◆ AIM OF THE EXERCISE: Pull out each line of the records holding the string "linecap".

◆ RECORDS SHOWN:
* * * * *
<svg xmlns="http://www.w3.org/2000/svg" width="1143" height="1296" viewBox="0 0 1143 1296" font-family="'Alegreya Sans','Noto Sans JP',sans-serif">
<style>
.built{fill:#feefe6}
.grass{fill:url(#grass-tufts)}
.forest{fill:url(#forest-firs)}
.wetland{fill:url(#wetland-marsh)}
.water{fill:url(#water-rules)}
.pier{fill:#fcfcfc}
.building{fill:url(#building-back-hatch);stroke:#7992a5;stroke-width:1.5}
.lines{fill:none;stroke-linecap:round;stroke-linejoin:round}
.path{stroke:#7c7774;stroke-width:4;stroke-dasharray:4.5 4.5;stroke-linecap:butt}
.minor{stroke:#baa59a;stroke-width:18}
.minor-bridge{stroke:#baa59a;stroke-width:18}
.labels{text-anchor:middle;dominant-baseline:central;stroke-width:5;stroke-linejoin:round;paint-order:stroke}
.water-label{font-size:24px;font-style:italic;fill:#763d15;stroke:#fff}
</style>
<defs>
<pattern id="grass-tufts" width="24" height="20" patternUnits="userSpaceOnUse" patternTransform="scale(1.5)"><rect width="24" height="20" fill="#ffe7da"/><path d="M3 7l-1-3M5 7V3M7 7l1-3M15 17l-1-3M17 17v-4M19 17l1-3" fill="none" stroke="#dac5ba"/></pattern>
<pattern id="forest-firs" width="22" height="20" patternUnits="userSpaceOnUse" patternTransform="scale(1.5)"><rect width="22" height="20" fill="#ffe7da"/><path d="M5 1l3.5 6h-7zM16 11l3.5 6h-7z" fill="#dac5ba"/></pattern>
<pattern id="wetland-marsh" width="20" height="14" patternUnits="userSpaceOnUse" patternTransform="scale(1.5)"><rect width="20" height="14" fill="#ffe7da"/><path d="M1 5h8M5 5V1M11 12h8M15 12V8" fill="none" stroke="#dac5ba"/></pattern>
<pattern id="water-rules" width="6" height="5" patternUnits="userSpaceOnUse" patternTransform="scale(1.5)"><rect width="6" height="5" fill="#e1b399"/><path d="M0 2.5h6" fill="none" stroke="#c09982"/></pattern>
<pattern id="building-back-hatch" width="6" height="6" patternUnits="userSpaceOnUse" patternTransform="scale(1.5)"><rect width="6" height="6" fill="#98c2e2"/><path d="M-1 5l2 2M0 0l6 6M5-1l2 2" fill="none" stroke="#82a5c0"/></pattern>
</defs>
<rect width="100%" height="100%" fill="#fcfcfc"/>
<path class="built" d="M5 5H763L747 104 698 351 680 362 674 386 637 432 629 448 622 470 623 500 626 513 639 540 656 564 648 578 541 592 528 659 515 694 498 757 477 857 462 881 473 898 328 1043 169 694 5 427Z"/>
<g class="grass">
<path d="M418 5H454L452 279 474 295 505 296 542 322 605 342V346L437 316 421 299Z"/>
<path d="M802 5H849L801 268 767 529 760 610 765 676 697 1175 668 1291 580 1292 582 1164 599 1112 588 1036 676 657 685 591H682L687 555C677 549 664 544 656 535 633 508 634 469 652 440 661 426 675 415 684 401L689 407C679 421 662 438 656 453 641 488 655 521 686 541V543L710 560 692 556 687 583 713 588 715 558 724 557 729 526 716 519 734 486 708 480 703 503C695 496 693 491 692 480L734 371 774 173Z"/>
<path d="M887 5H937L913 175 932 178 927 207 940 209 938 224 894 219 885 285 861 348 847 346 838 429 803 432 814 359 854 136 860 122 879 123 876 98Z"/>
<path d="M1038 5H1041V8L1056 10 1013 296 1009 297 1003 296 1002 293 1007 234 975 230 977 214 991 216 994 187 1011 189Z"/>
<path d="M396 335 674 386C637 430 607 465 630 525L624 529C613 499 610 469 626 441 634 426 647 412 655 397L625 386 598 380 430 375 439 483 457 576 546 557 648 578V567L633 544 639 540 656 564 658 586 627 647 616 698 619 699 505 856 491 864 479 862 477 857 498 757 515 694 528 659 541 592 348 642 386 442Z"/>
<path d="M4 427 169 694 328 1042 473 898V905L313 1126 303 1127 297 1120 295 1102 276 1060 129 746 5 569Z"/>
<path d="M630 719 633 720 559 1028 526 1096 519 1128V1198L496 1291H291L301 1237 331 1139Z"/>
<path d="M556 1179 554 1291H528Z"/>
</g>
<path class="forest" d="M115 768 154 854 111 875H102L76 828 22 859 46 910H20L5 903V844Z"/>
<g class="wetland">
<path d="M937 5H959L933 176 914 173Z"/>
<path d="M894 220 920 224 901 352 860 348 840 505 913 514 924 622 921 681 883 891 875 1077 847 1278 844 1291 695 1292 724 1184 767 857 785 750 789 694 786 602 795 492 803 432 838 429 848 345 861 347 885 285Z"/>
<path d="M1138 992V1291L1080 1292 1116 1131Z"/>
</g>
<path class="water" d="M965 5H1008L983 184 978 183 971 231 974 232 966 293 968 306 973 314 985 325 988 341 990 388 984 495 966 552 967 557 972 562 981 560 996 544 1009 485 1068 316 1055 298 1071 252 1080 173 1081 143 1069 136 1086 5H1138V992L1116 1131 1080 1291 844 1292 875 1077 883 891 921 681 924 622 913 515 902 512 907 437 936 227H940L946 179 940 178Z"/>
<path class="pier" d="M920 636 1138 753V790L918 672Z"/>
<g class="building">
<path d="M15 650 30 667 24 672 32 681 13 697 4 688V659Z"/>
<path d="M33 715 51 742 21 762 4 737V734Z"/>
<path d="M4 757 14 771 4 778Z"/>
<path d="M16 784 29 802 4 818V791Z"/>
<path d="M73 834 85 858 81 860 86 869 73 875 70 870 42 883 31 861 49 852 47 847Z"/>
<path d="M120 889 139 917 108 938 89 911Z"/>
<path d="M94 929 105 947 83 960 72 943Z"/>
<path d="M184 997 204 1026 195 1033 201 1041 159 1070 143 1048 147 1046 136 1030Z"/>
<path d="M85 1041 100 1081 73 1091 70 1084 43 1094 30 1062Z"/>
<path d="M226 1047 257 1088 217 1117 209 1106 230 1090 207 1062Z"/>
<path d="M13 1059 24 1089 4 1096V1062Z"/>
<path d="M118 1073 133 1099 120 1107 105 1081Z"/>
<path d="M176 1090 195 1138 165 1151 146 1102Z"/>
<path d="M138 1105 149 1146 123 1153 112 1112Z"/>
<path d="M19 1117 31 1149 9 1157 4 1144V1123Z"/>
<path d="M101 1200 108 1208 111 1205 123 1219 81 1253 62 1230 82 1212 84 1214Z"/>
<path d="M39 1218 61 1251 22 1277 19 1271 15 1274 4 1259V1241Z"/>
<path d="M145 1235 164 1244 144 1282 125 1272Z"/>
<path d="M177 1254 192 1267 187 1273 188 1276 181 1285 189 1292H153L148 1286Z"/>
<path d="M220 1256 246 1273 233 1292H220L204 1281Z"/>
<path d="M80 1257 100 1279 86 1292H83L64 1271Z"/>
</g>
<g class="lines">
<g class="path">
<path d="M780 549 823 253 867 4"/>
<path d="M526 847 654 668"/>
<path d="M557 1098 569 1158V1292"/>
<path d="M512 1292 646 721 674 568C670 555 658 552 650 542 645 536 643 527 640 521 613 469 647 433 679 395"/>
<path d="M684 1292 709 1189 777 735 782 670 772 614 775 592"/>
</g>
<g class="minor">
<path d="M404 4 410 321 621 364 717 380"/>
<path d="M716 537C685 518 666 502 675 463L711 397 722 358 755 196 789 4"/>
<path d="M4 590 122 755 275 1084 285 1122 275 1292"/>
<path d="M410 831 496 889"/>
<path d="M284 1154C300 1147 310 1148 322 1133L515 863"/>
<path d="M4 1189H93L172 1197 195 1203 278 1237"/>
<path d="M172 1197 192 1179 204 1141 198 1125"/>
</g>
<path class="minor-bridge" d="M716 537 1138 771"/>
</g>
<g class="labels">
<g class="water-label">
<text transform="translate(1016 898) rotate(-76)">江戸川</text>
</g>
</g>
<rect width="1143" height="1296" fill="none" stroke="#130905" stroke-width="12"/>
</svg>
* * * * *
◆ RESPONSE TO THE EXERCISE:
.lines{fill:none;stroke-linecap:round;stroke-linejoin:round}
.path{stroke:#7c7774;stroke-width:4;stroke-dasharray:4.5 4.5;stroke-linecap:butt}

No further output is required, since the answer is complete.